#### [TASK DETAILS]
Find the lines below that contain "Bond" and tally them. Return only the total.

#### [Transcribed page contents]
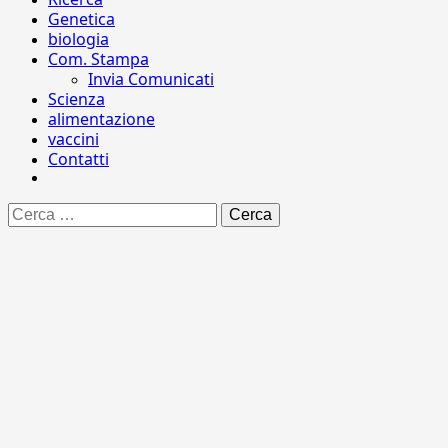
Genetica
biologia
Com. Stampa
Invia Comunicati
Scienza
alimentazione
vaccini
Contatti
Ricerca
per:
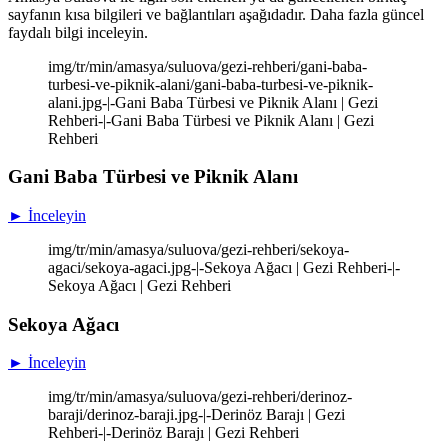
sayfanın kısa bilgileri ve bağlantıları aşağıdadır. Daha fazla güncel
faydalı bilgi inceleyin.
img/tr/min/amasya/suluova/gezi-rehberi/gani-baba-
turbesi-ve-piknik-alani/gani-baba-turbesi-ve-piknik-
alani.jpg-|-Gani Baba Türbesi ve Piknik Alanı | Gezi
Rehberi-|-Gani Baba Türbesi ve Piknik Alanı | Gezi
Rehberi
Gani Baba Türbesi ve Piknik Alanı
► İnceleyin
img/tr/min/amasya/suluova/gezi-rehberi/sekoya-
agaci/sekoya-agaci.jpg-|-Sekoya Ağacı | Gezi Rehberi-|-
Sekoya Ağacı | Gezi Rehberi
Sekoya Ağacı
► İnceleyin
img/tr/min/amasya/suluova/gezi-rehberi/derinoz-
baraji/derinoz-baraji.jpg-|-Derinöz Barajı | Gezi
Rehberi-|-Derinöz Barajı | Gezi Rehberi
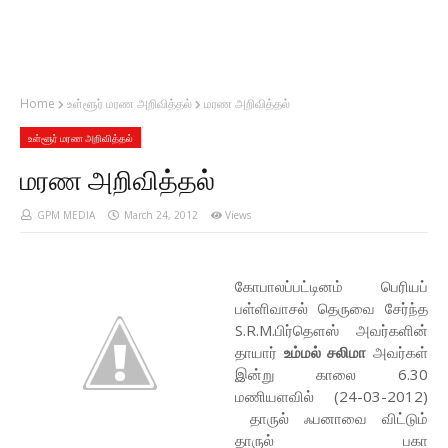
Home
உள்ளூர் மரண அறிவித்தல்
மரண அறிவித்தல்
உள்ளூர் மரண அறிவித்தல்
மரண அறிவித்தல்
GPM MEDIA
March 24, 2012
Views
கோபாலப்பட்டினம் பெரியப்
பள்ளிவாசல் தெருவை சேர்ந்த
S.R.M.பிர்தௌஸ் அவர்களின்
தாயார்
உம்மல் சலிமா
அவர்கள்
இன்று காலை 6.30
மணியளவில் (24-03-2012)
தாருல் ஃபனாவை விட்டும்
தாருல் பகா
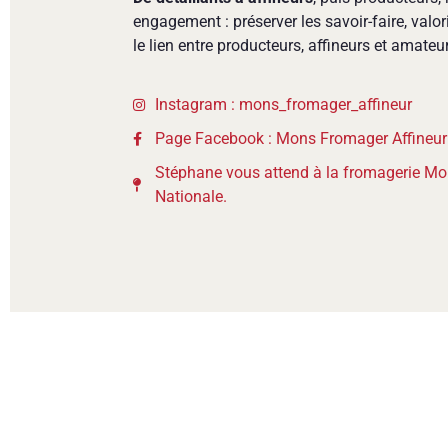
engagement : préserver les savoir-faire, valoris
le lien entre producteurs, affineurs et amate
Instagram : mons_fromager_affineur
Page Facebook : Mons Fromager Affineu
Stéphane vous attend à la fromagerie Mon
Nationale.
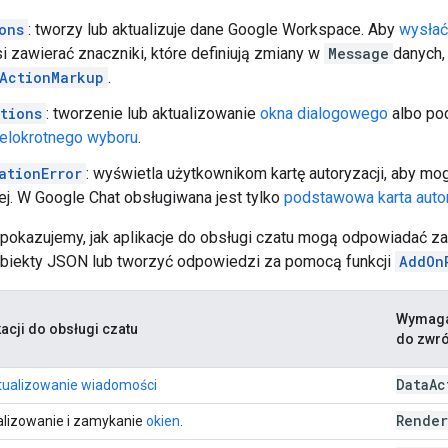
ons
: tworzy lub aktualizuje dane Google Workspace. Aby
wysłać
i zawierać znaczniki, które definiują zmiany w
Message
danych,
ActionMarkup
.
tions
: tworzenie lub aktualizowanie
okna dialogowego
albo po
elokrotnego wyboru
.
ationError
: wyświetla użytkownikom kartę autoryzacji, aby mo
j. W Google Chat obsługiwana jest tylko
podstawowa karta autor
 pokazujemy, jak aplikacje do obsługi czatu mogą odpowiadać za
biekty JSON lub tworzyć odpowiedzi za pomocą funkcji
AddOn
Wymaga
acji do obsługi czatu
do zwró
Data
Ac
ktualizowanie wiadomości
Render
alizowanie i zamykanie
okien
.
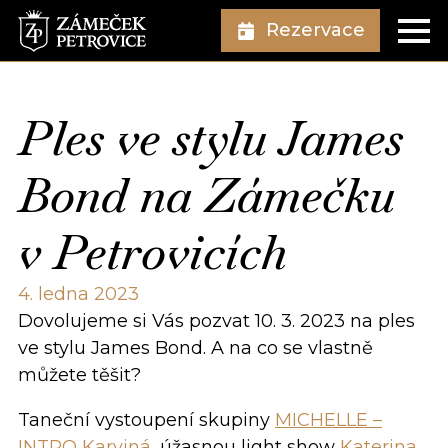
Rezervace
Ples ve stylu James
Bond na Zámečku
v Petrovicích
4. ledna 2023
Dovolujeme si Vás pozvat 10. 3. 2023 na ples
ve stylu James Bond. A na co se vlastně
můžete těšit?
Taneční vystoupení skupiny
MICHELLE –
INTRO Karviná
, úžasnou light show
Katerina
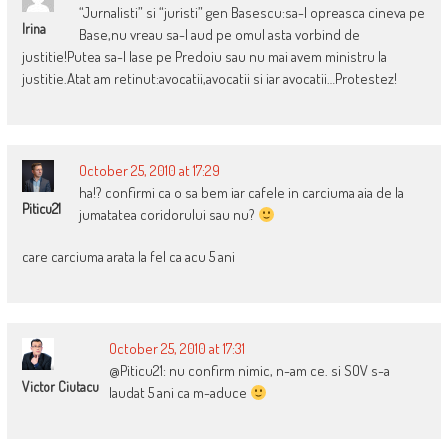
“Jurnalisti” si “juristi” gen Basescu:sa-l opreasca cineva pe
Irina
Base,nu vreau sa-l aud pe omul asta vorbind de
justitie!Putea sa-l lase pe Predoiu sau nu mai avem ministru la
justitie.Atat am retinut:avocatii,avocatii si iar avocatii…Protestez!
October 25, 2010 at 17:29
ha!? confirmi ca o sa bem iar cafele in carciuma aia de la
Piticu21
jumatatea coridorului sau nu?
care carciuma arata la fel ca acu 5 ani
October 25, 2010 at 17:31
@Piticu21: nu confirm nimic, n-am ce. si SOV s-a
Victor Ciutacu
laudat 5 ani ca m-aduce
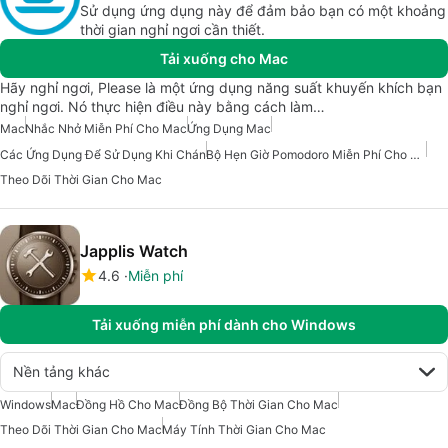
Sử dụng ứng dụng này để đảm bảo bạn có một khoảng
thời gian nghỉ ngơi cần thiết.
Tải xuống cho Mac
Hãy nghỉ ngơi, Please là một ứng dụng năng suất khuyến khích bạn
nghỉ ngơi. Nó thực hiện điều này bằng cách làm…
Mac
Nhắc Nhở Miễn Phí Cho Mac
Ứng Dụng Mac
Các Ứng Dụng Để Sử Dụng Khi Chán
Bộ Hẹn Giờ Pomodoro Miễn Phí Cho Mac
Theo Dõi Thời Gian Cho Mac
Japplis Watch
4.6
Miễn phí
Tải xuống miễn phí dành cho Windows
Nền tảng khác
Windows
Mac
Đồng Hồ Cho Mac
Đồng Bộ Thời Gian Cho Mac
Theo Dõi Thời Gian Cho Mac
Máy Tính Thời Gian Cho Mac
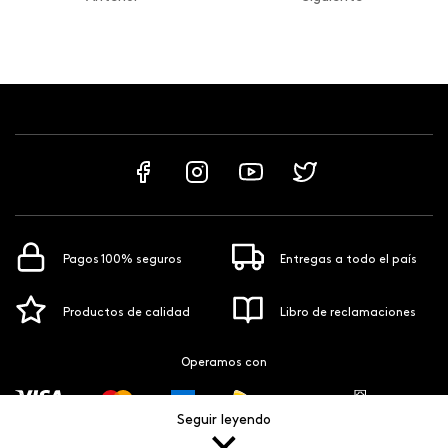
Pagos 100% seguros
Entregas a todo el país
Productos de calidad
Libro de reclamaciones
Operamos con
Seguir leyendo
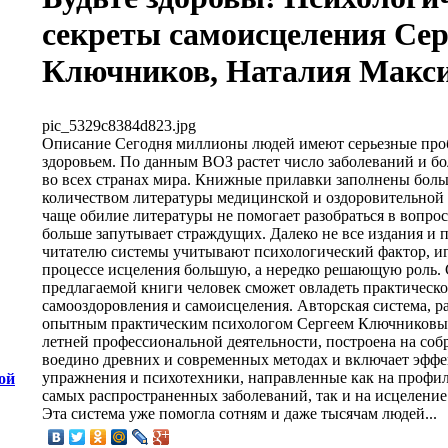
секреты самоисцеления Сер
Ключников, Наталия Макс
pic_5329c8384d823.jpg
Описание
Сегодня миллионы людей имеют серьезные про
здоровьем. По данным ВОЗ растет число заболеваний и б
во всех странах мира. Книжные прилавки заполнены бол
количеством литературы медицинской и оздоровительной
чаще обилие литературы не помогает разобраться в вопрос
больше запутывает страждущих. Далеко не все издания и 
читателю системы учитывают психологический фактор, 
процессе исцеления большую, а нередко решающую роль.
предлагаемой книги человек сможет овладеть практическо
самооздоровления и самоисцеления. Авторская система, р
опытным практическим психологом Сергеем Ключниковым
летней профессиональной деятельности, построена на со
воедино древних и современных методах и включает эфф
упражнения и психотехники, направленные как на профи
ой
самых распространенных заболеваний, так и на исцеление 
Эта система уже помогла сотням и даже тысячам людей...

#### [YOUR SOLUTION]
2